#### [Exercise text]
From Project Athinai
A Propylon had already been built around 500 BC but it had been destroyed by the Persians in 480 BC.
The construction of the Propylaea (gateways), under the architect Mnesikles, lasted five years, from 437 to 432 BC, and cost some 200 talents. The building was mostly made of Pentelic marble. From its central hall, five doors of various sizes opened on the Akropolis. It was thus the end of the Panathenaic Way and the beginning of Athena's sanctuary.
The building had some refinements similar to those of the Parthenon: inward inclination and entasis of columns, curvature of the architrave... However there were also important differences. For instance, the stylobate had no curvature. Some of its parts also shared the proportions with the Parthenon. For instance, the general ratio used was 3:7, very similar to the ratio of 4:9 used for the Parthenon.
The orthostates of the two wings were made of dark Eleusinian limestone. The ceilings were supported by marble beams (about 6 m long) and the innermost squares of the coffers (Doric and Ionic coffers were both used) were decorated with golden stars on a blue field with a bright green margin. The roofs were covered with Pentelic marble tiles.
The Kallias Decrees issued in 434/433 BC put a stop to the construction of the Propylaea. Thus the buiding was never finished. This is noticeable with the unfinished surfaces of the steps and floor, the unchiselled ancones (lifting bosses) on several blocks (mostly on the northeast and south walls of the central hall and on the east walls of both wings). All metopes and pediments were left empty and there were no akroteria.
The Central Hall measured 25.04 m deep by 18.125 m wide and was oriented east-west. A 1.295 m thick wall pierced by five doors divided the Central Hall into two parts. The central door measured 7.378 m by 4.185 m, the two adjacent doors 5.403 m by 2.926 m and the two doors at the extremities 3.440 m x 1.472 m. The four secondary doors were accessible using a flight of 5 steps, the upper one made of dark Eleusinian limestone while the lowest 4 were made of Pentelic marble. The upper limestone step continued around the walls as an orthostate.
The west section was larger (15.243 m deep) and lower than the east section (7.358 m deep).

#### [Input data]
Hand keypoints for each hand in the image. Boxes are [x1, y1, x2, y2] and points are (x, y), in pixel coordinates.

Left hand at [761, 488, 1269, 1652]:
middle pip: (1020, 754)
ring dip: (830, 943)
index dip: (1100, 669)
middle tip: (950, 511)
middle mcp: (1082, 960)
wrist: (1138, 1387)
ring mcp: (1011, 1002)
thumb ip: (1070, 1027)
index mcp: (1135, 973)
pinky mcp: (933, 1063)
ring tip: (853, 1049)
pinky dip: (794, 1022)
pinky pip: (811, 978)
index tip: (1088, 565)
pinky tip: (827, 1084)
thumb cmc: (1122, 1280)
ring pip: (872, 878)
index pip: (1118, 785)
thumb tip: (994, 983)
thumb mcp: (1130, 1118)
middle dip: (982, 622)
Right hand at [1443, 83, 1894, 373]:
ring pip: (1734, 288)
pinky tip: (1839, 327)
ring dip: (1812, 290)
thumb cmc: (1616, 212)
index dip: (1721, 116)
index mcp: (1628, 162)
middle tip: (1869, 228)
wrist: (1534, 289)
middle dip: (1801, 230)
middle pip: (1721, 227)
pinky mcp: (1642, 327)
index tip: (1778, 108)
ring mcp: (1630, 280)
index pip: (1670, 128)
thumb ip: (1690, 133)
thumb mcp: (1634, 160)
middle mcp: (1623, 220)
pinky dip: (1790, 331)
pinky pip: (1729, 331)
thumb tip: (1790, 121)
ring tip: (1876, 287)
* * *
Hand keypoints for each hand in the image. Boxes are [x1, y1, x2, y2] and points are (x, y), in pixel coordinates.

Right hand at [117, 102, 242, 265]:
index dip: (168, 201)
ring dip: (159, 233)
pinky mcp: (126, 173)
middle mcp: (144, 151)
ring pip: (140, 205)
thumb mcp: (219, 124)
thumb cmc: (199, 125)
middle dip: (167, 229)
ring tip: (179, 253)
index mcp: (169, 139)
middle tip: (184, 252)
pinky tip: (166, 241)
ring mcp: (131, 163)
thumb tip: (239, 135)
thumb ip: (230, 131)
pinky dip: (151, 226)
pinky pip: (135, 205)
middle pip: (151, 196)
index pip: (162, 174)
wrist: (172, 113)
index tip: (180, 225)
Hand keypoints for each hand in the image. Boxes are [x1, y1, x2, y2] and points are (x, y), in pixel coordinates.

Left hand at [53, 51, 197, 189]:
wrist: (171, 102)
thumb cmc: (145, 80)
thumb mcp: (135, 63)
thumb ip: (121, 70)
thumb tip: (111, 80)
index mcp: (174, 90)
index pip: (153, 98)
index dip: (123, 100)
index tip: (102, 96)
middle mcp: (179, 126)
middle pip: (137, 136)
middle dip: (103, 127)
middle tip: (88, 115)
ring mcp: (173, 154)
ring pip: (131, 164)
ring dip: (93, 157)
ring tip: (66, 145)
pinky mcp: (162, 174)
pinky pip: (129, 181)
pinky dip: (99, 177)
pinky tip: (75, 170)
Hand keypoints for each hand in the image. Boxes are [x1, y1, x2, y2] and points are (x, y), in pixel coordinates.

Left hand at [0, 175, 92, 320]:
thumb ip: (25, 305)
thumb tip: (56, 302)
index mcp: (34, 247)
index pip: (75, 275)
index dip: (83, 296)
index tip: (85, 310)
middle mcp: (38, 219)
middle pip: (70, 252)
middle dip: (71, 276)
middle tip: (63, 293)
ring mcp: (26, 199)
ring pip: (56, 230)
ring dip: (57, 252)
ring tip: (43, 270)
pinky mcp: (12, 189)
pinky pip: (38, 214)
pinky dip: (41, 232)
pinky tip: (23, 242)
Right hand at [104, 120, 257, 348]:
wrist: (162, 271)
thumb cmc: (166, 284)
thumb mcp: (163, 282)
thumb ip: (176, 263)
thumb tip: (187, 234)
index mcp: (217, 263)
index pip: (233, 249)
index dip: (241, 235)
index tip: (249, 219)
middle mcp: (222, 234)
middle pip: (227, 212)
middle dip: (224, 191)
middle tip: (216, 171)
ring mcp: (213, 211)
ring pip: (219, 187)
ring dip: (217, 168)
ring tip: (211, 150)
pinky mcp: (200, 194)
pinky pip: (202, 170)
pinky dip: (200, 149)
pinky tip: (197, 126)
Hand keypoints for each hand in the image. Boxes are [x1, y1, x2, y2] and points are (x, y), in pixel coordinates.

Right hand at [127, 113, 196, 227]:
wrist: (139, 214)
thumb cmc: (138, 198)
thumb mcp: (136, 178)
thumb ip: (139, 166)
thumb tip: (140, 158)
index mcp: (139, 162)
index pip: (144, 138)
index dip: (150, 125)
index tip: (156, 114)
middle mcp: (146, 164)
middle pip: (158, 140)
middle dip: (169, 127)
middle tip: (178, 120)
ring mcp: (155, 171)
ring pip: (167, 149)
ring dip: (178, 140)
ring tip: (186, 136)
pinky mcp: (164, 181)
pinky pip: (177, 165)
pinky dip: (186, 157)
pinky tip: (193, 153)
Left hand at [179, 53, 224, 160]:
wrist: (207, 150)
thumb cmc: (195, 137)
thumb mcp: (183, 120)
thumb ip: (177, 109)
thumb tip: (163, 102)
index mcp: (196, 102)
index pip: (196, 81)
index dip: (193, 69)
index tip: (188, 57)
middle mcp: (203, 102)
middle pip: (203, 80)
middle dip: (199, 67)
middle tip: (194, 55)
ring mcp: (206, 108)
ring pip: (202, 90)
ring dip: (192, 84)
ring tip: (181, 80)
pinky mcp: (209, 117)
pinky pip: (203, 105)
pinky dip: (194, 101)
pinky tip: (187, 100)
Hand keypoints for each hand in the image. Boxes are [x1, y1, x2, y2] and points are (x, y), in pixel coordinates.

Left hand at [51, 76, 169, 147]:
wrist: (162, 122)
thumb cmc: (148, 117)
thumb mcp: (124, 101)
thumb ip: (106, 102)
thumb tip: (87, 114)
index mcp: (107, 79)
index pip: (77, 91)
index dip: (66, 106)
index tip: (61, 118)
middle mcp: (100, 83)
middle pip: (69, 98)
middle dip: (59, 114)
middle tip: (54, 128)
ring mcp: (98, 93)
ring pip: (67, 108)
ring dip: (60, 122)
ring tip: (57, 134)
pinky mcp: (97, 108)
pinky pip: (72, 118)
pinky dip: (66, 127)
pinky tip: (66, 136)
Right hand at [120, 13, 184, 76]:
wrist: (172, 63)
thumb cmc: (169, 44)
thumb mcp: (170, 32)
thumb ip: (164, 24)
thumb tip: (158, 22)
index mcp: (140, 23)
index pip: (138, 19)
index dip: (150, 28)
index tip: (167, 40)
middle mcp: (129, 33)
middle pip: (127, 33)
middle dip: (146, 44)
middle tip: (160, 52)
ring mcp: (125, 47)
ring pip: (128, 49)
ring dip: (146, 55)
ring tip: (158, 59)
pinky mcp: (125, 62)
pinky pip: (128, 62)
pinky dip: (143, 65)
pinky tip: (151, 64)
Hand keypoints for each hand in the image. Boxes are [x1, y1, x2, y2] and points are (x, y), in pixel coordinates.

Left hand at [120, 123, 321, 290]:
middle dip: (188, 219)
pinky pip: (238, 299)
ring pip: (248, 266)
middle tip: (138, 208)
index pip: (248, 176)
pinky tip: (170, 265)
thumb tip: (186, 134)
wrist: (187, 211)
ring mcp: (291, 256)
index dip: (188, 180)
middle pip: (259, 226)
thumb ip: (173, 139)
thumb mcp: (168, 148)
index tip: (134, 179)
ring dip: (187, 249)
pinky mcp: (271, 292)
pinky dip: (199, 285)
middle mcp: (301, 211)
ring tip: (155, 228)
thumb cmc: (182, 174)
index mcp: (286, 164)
* * *
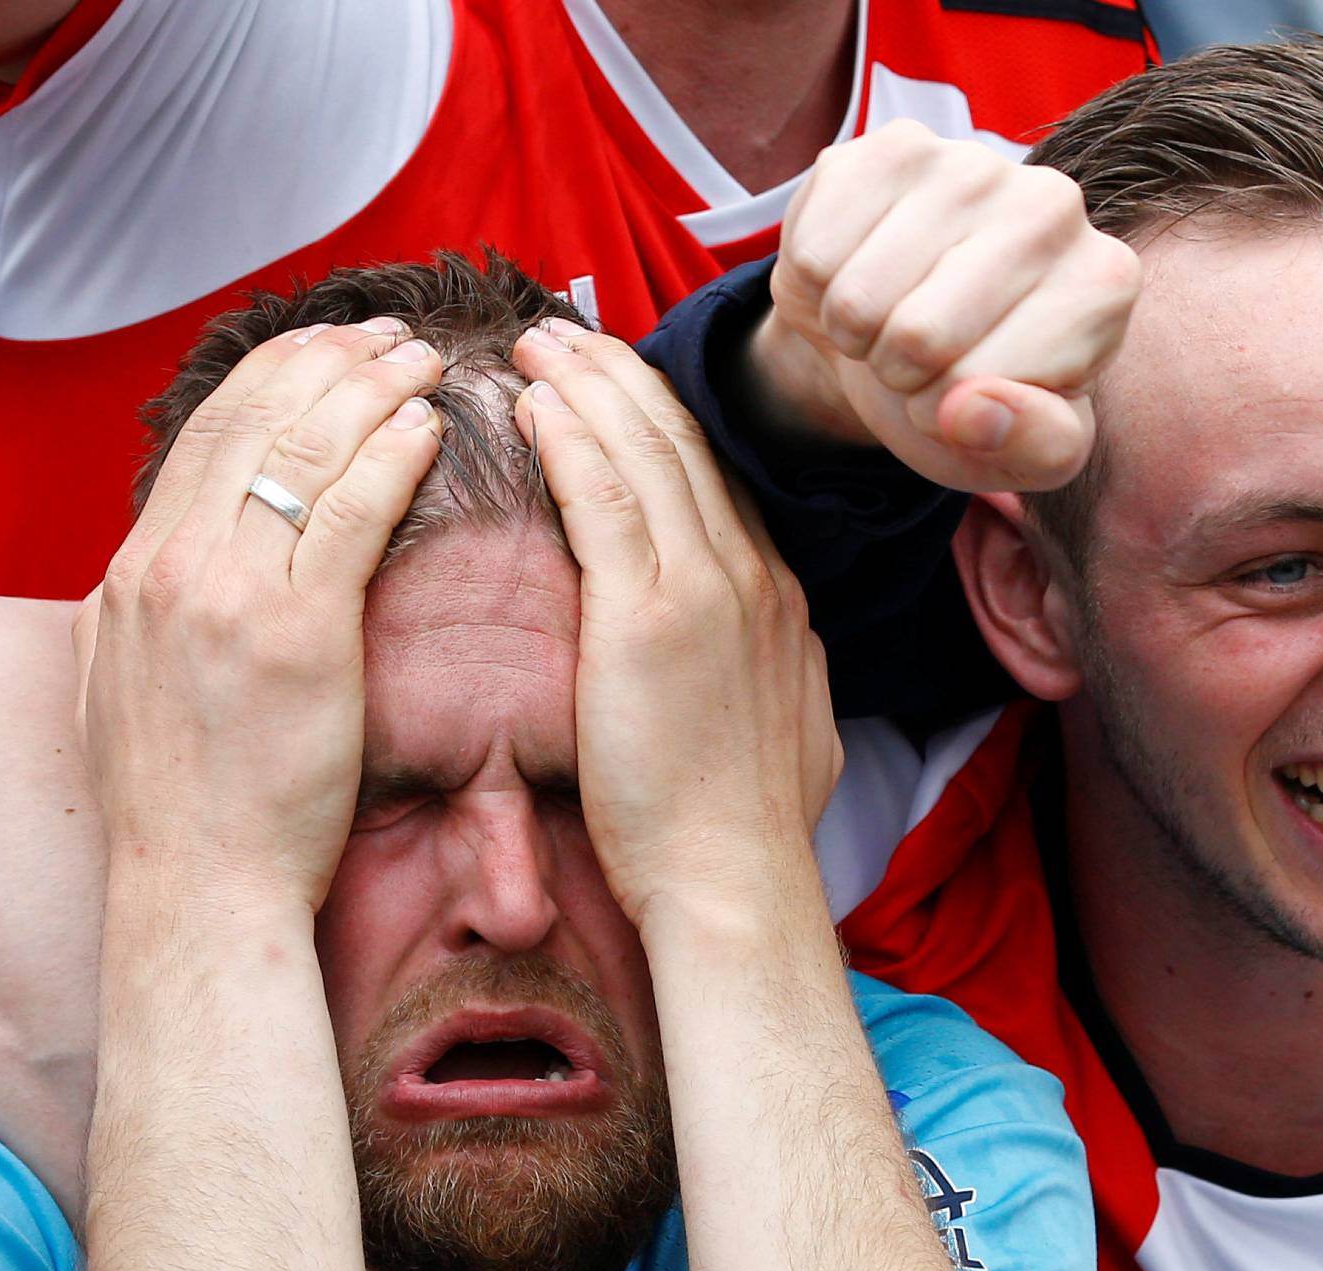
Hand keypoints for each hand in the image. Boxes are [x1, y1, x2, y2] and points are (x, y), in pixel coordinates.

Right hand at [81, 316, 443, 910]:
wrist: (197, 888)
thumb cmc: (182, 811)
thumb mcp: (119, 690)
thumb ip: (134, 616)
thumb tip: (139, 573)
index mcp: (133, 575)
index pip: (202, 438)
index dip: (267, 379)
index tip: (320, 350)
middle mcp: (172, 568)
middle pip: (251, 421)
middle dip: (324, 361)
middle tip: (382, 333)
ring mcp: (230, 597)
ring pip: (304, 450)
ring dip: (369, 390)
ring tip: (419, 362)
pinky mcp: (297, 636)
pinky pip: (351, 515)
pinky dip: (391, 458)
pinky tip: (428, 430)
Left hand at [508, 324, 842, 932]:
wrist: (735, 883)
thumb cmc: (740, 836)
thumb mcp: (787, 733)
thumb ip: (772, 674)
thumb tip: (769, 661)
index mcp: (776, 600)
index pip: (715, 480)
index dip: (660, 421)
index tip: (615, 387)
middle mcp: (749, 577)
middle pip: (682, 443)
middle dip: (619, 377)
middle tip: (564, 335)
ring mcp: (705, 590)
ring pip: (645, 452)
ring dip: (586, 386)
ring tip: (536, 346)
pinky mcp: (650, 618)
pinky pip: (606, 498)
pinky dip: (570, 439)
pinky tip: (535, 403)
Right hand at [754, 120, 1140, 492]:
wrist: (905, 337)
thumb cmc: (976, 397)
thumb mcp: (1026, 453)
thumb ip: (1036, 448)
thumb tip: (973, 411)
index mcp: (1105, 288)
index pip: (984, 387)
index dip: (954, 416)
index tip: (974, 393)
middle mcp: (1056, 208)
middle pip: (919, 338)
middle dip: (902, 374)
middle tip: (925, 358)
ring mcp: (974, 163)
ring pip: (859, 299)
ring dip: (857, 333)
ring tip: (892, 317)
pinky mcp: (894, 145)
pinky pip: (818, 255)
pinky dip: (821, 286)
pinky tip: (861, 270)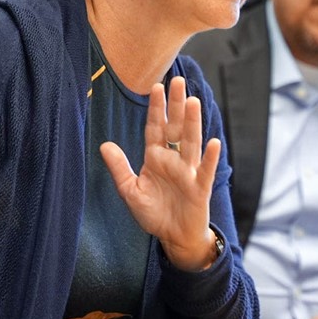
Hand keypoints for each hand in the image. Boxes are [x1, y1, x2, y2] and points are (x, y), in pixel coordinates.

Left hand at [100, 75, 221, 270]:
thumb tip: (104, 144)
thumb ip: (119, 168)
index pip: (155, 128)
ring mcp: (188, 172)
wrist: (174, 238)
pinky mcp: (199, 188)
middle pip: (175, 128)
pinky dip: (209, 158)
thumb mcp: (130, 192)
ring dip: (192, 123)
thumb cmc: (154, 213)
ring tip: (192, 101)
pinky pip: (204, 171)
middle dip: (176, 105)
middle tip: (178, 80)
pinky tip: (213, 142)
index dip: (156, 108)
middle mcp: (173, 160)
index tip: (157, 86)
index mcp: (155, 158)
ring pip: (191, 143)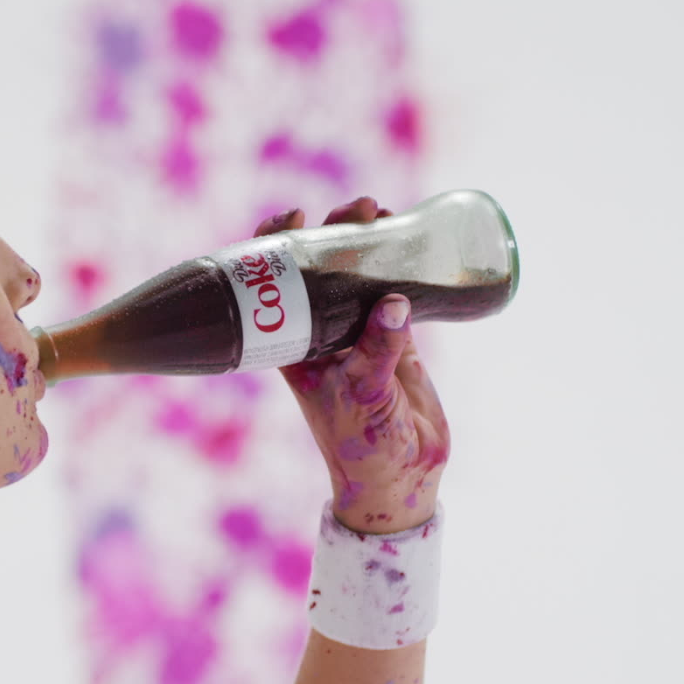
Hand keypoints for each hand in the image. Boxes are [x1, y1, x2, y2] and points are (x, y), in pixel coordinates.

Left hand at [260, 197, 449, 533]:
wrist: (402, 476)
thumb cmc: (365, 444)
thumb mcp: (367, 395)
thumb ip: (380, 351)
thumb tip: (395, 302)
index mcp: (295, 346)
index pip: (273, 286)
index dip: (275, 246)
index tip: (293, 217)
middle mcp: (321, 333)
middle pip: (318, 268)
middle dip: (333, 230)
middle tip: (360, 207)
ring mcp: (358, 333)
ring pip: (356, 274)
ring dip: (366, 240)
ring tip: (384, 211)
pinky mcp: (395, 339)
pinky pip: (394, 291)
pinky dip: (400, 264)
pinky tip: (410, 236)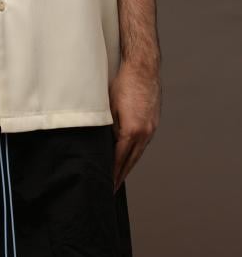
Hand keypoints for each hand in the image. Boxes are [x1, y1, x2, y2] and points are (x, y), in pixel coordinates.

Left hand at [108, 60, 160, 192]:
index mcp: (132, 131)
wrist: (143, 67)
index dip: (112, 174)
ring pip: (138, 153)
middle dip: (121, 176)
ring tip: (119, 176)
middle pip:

#### [Task requirements]
A. In the Propylaea text, write out the passage starting with "The orthostates of" and going on through "Pentelic marble tiles.", swapping "golden" for "silver".
B. According to the Propylaea text, who was the architect of the Propylaea?

#### [Solution set]
A.
The orthostates of the two wings were made of dark Eleusinian limestone. The ceilings were supported by marble beams (about 6 m long) and the innermost squares of the coffers (Doric and Ionic coffers were both used) were decorated with silver stars on a blue field with a bright green margin. The roofs were covered with Pentelic marble tiles.

B. Mnesikles.